Nuove strade per l'identificazione delle zone di risalita di magma

Secondo quanto riportato dagli studiosi che hanno partecipato alla pubblicazione della ricerca, i dati raccolti mostrano che i gas rilasciati da questa intrusione di magma sono costituiti prevalentemente da anidride carbonica, arrivata in superficie come gas libero o disciolta negli acquiferi di questa area dell’Appennino. "Questo risultato - aggiunge Guido Ventura, vulcanologo dell’Ingv e co-coordinatore della ricerca - apre nuove strade alla identificazione delle zone di risalita del magma nelle catene montuose e mette in evidenza come tali intrusioni possano generare terremoti con magnitudo significativa. Lo studio della composizione degli acquiferi consente di evidenziarne anche l’anomalia termica", conclude. 

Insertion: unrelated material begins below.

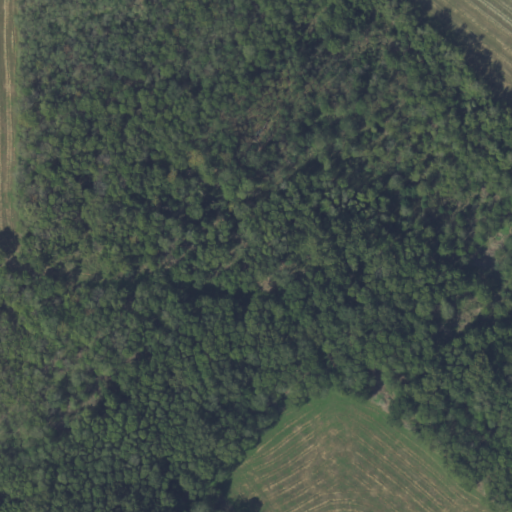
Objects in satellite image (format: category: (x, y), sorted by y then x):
airport: (255, 256)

L’interpretazione del rischio sismico

Come si legge nel comunicato diffuso dall'Istituto nazionale di Geofisica e Vulcanologia, nel corso della ricerca sono stati raccolti dati sismici e geochimici e sviluppati modelli sulla risalita dei fluidi. La ricerca, afferma il rapporto, è iniziata con l’analisi della sismicità della sequenza del Sannio-Matese, per poi concludersi con la modellazione delle condizioni di intrusione magmatica. Uno studio che ha portato alla conoscenza dei segnali riconducibili alla risalita di magmi in zone non vulcaniche e che deve essere ancora estesa ad altre grandi catene come l’Alpino-Himalayana, Zagros (tra Iraq e Iran), le Ande e la Cordigliera Nord-Americana. "I risultati fin qui raggiunti", afferma Francesca Di Luccio, "aprono nuove strade non solo sui meccanismi dell’evoluzione della crosta terrestre, ma anche sulla interpretazione e significato della sismicità nelle catene montuose ai fini della valutazione del rischio sismico correlato".